■ **Task to carry out**: What is needed is an exact copy of the records below, minus any pictures.

■ **Supplied material**:
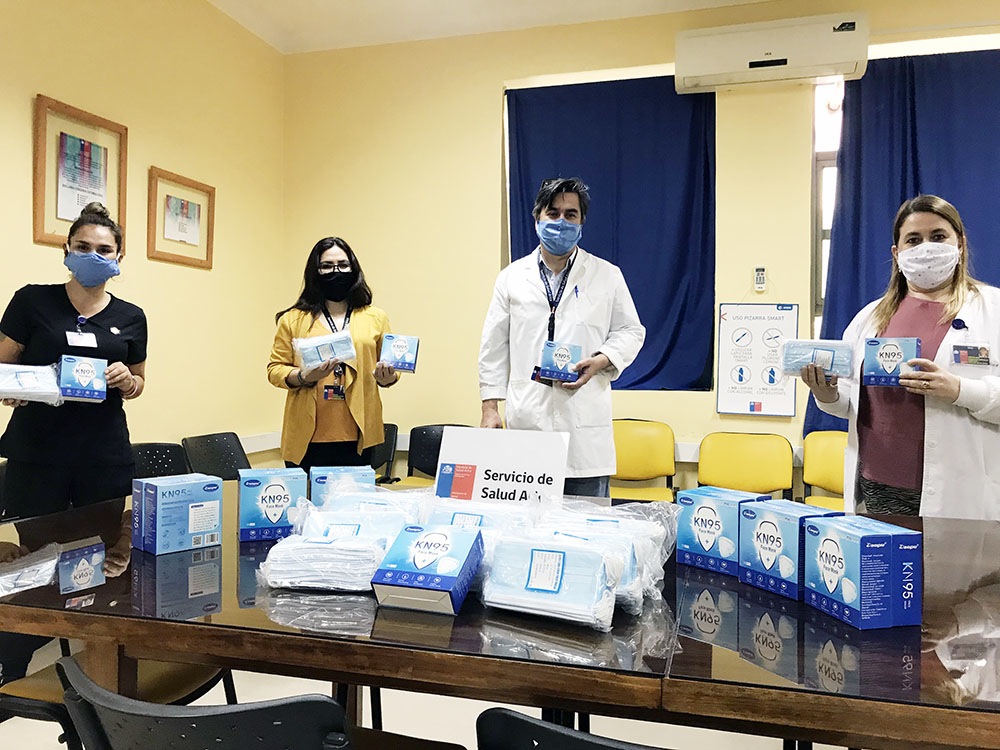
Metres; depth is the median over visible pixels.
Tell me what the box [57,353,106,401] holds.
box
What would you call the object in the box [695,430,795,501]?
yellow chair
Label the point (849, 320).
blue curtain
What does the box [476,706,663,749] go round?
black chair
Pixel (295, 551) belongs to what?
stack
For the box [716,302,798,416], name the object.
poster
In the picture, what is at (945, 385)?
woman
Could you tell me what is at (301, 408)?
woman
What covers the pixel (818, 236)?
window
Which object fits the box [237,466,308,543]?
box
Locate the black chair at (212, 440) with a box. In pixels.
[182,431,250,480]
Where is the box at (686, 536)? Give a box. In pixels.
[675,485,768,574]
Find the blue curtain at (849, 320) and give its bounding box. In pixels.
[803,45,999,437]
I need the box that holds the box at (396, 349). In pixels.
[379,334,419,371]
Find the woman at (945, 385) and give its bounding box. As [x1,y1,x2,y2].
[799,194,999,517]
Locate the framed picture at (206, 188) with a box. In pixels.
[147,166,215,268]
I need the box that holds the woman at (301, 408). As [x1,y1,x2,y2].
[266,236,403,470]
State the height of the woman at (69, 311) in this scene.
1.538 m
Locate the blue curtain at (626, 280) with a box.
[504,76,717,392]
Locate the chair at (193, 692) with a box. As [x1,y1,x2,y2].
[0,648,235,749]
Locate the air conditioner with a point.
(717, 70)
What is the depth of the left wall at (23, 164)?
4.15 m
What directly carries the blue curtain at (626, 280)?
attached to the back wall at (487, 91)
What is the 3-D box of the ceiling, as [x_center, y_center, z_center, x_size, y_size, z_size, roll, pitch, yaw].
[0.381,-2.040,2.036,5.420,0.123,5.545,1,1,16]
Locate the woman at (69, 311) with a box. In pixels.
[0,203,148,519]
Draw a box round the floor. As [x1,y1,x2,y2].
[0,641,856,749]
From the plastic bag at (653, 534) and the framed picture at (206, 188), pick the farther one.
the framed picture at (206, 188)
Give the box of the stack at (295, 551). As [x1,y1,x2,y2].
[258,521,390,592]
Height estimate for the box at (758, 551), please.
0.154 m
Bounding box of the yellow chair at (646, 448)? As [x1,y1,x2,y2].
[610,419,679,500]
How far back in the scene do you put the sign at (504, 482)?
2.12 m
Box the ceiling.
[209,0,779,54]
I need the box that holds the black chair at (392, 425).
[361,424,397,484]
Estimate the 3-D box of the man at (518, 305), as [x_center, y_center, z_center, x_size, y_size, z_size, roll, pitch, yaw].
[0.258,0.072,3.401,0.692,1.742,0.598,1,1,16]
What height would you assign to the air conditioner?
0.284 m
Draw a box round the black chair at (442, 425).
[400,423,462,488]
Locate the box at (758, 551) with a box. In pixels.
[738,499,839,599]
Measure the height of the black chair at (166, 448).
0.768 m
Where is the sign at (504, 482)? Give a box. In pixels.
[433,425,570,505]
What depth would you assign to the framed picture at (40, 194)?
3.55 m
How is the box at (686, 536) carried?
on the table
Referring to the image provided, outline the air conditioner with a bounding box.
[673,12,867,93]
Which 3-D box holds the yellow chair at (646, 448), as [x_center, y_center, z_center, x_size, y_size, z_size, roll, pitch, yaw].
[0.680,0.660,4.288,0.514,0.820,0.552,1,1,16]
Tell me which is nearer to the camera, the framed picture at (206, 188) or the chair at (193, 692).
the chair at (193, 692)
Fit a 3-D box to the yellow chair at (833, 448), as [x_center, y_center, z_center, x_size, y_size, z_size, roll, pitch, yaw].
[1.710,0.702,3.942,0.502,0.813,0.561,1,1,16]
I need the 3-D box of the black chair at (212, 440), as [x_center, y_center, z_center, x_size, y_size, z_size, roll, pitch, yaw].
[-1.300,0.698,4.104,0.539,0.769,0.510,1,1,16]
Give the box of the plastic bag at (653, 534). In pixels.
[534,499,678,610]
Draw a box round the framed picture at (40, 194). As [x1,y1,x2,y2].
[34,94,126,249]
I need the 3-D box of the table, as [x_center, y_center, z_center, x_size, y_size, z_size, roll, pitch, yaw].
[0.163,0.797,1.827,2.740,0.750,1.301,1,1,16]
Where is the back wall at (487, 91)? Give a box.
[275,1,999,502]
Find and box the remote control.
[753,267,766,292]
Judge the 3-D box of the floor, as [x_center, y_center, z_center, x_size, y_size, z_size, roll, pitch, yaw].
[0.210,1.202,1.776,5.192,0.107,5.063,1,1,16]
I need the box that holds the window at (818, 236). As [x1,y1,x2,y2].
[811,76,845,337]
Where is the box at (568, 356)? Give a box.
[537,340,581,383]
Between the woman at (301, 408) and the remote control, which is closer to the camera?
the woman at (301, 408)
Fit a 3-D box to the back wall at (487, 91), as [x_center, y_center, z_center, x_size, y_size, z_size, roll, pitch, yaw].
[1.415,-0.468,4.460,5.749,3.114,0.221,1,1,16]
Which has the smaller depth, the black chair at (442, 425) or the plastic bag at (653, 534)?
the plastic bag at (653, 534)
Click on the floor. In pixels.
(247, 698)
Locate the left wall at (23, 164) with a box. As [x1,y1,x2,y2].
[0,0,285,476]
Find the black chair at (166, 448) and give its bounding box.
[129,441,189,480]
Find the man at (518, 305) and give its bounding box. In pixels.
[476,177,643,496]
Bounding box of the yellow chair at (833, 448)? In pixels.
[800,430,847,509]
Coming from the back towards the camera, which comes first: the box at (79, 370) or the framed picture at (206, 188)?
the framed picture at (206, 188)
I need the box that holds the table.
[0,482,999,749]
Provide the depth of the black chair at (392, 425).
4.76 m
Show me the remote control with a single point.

■ **Your solution**:
Metres; depth is the median over visible pixels.
Tell me what the box [57,353,106,401] holds.
box
What would you call the object in the box [695,430,795,501]?
yellow chair
Label the point (849, 320).
blue curtain
What does the box [476,706,663,749] go round?
black chair
Pixel (295, 551) belongs to what?
stack
For the box [716,302,798,416], name the object.
poster
In the picture, what is at (945, 385)?
woman
Could you tell me what is at (301, 408)?
woman
What covers the pixel (818, 236)?
window
Which object fits the box [237,466,308,543]?
box
Locate the black chair at (212, 440) with a box. In pixels.
[182,431,250,480]
Where is the box at (686, 536)? Give a box. In pixels.
[675,485,768,574]
Find the blue curtain at (849, 320) and give its bounding box. In pixels.
[803,45,999,437]
I need the box that holds the box at (396, 349). In pixels.
[379,334,419,371]
Find the woman at (945, 385) and give its bounding box. As [x1,y1,x2,y2].
[799,194,999,517]
Locate the framed picture at (206, 188) with a box. In pixels.
[147,166,215,268]
I need the box that holds the woman at (301, 408). As [x1,y1,x2,y2].
[266,236,403,470]
State the height of the woman at (69, 311) in this scene.
1.538 m
Locate the blue curtain at (626, 280) with a box.
[504,76,717,392]
Locate the chair at (193, 692) with a box. As [x1,y1,x2,y2].
[0,648,235,749]
Locate the air conditioner with a point.
(717, 70)
What is the depth of the left wall at (23, 164)?
4.15 m
What directly carries the blue curtain at (626, 280)?
attached to the back wall at (487, 91)
What is the 3-D box of the ceiling, as [x_center, y_center, z_center, x_size, y_size, z_size, roll, pitch, yaw].
[0.381,-2.040,2.036,5.420,0.123,5.545,1,1,16]
Locate the woman at (69, 311) with a box. In pixels.
[0,203,148,519]
Draw a box round the floor. As [x1,y1,x2,y2].
[0,641,856,749]
From the plastic bag at (653, 534) and the framed picture at (206, 188), pick the farther one.
the framed picture at (206, 188)
Give the box of the stack at (295, 551). As [x1,y1,x2,y2].
[258,521,390,592]
Height estimate for the box at (758, 551), please.
0.154 m
Bounding box of the yellow chair at (646, 448)? As [x1,y1,x2,y2].
[610,419,679,500]
How far back in the scene do you put the sign at (504, 482)?
2.12 m
Box the ceiling.
[209,0,779,54]
I need the box that holds the black chair at (392, 425).
[361,424,397,484]
Estimate the 3-D box of the man at (518, 305), as [x_center, y_center, z_center, x_size, y_size, z_size, roll, pitch, yaw].
[0.258,0.072,3.401,0.692,1.742,0.598,1,1,16]
What height would you assign to the air conditioner?
0.284 m
Draw a box round the black chair at (442, 425).
[400,423,462,488]
Locate the box at (758, 551) with a box. In pixels.
[738,499,839,599]
Measure the height of the black chair at (166, 448).
0.768 m
Where is the sign at (504, 482)? Give a box. In pixels.
[433,425,570,505]
What depth would you assign to the framed picture at (40, 194)?
3.55 m
How is the box at (686, 536) carried?
on the table
Referring to the image provided, outline the air conditioner with a bounding box.
[673,12,867,93]
Which 3-D box holds the yellow chair at (646, 448), as [x_center, y_center, z_center, x_size, y_size, z_size, roll, pitch, yaw].
[0.680,0.660,4.288,0.514,0.820,0.552,1,1,16]
Tell me which is nearer to the camera, the framed picture at (206, 188) or the chair at (193, 692).
the chair at (193, 692)
Fit a 3-D box to the yellow chair at (833, 448), as [x_center, y_center, z_center, x_size, y_size, z_size, roll, pitch, yaw].
[1.710,0.702,3.942,0.502,0.813,0.561,1,1,16]
I need the 3-D box of the black chair at (212, 440), as [x_center, y_center, z_center, x_size, y_size, z_size, roll, pitch, yaw].
[-1.300,0.698,4.104,0.539,0.769,0.510,1,1,16]
Give the box of the plastic bag at (653, 534). In pixels.
[534,499,678,610]
Draw a box round the framed picture at (40, 194). As [x1,y1,x2,y2].
[34,94,126,249]
I need the 3-D box of the table, as [x_center, y_center, z_center, x_size, y_size, z_size, roll, pitch, yaw].
[0.163,0.797,1.827,2.740,0.750,1.301,1,1,16]
Where is the back wall at (487, 91)? Give a box.
[275,1,999,502]
Find and box the remote control.
[753,267,766,292]
Judge the 3-D box of the floor, as [x_center, y_center, z_center, x_size, y_size, z_size, roll, pitch, yaw].
[0.210,1.202,1.776,5.192,0.107,5.063,1,1,16]
I need the box that holds the window at (818, 236). As [x1,y1,x2,y2].
[811,76,845,337]
Where is the box at (568, 356)? Give a box.
[537,340,581,383]
Between the woman at (301, 408) and the remote control, which is closer to the camera?
the woman at (301, 408)
Fit a 3-D box to the back wall at (487, 91), as [x_center, y_center, z_center, x_size, y_size, z_size, roll, pitch, yaw].
[1.415,-0.468,4.460,5.749,3.114,0.221,1,1,16]
Which has the smaller depth, the black chair at (442, 425) or the plastic bag at (653, 534)?
the plastic bag at (653, 534)
Click on the floor. In pixels.
(247, 698)
Locate the left wall at (23, 164) with a box. As [x1,y1,x2,y2].
[0,0,285,476]
Find the black chair at (166, 448) and give its bounding box.
[129,441,189,480]
Find the man at (518, 305) and give its bounding box. In pixels.
[476,177,643,496]
Bounding box of the yellow chair at (833, 448)? In pixels.
[800,430,847,509]
Coming from the back towards the camera, which comes first: the box at (79, 370) or the framed picture at (206, 188)?
the framed picture at (206, 188)
I need the box that holds the table.
[0,482,999,749]
Provide the depth of the black chair at (392, 425).
4.76 m
Show me the remote control with a single point.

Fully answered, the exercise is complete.